Meteorologists: Where weather system ends up remains to be seen

John Guidroz

A broad, low-pressure area in the Bay of Campeche has a 70 percent chance of developing into a tropical depression in the northwest or central Gulf of Mexico later this week, the National Hurricane Center reported Monday. Widespread rainfall is expected over the weekend, but the system’s track and intensity remain very uncertain.

“We don’t want to freak you out; we just want to let you know that this is what’s out here,” Chanelle Stigger, National Weather Service Lake Charles meteorologist, said during a Facebook live video Monday. “We are monitoring it day by day, and if it ends up developing into something, you will be the first ones we let know.”

NWS Lake Charles Meteorologist Donald Jones described the system as a “large, sloppy mess” that could bring widespread rain, no matter where it ends up going. Some areas may get 10-15 inches of rain, but it’s too early to give out exact rainfall totals, Jones said.

“Exactly where that is going to wind up setting up remains to be seen, depending on the organization and the structure of the tropical system as it moves through the Gulf of Mexico,” he said.

Jones said the system isn’t expected to reach hurricane strength.

Conditions are favorable for the system to develop into a tropical depression, with water temperatures in the Bay of Campeche and the Gulf of Mexico both above 80 degrees, Sitgger said.

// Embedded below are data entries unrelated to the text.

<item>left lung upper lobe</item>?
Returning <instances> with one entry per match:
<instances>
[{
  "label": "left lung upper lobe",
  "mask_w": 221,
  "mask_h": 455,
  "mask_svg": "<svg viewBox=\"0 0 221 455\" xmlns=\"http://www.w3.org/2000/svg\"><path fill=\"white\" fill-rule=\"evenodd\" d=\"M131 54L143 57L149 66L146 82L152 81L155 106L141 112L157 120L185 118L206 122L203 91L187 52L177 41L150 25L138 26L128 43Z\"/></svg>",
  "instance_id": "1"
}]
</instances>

Another newly-formed tropical depression in the Atlantic Ocean off the North Carolina coast poses no threat to Southwest Louisiana or along the eastern U.S. coastline, Stigger said.

Forecasters are also monitoring a tropical wave off the coast of Africa that has a 20 percent chance to develop. However, that threat is expected to drop later in the week once it reaches the central Atlantic Ocean.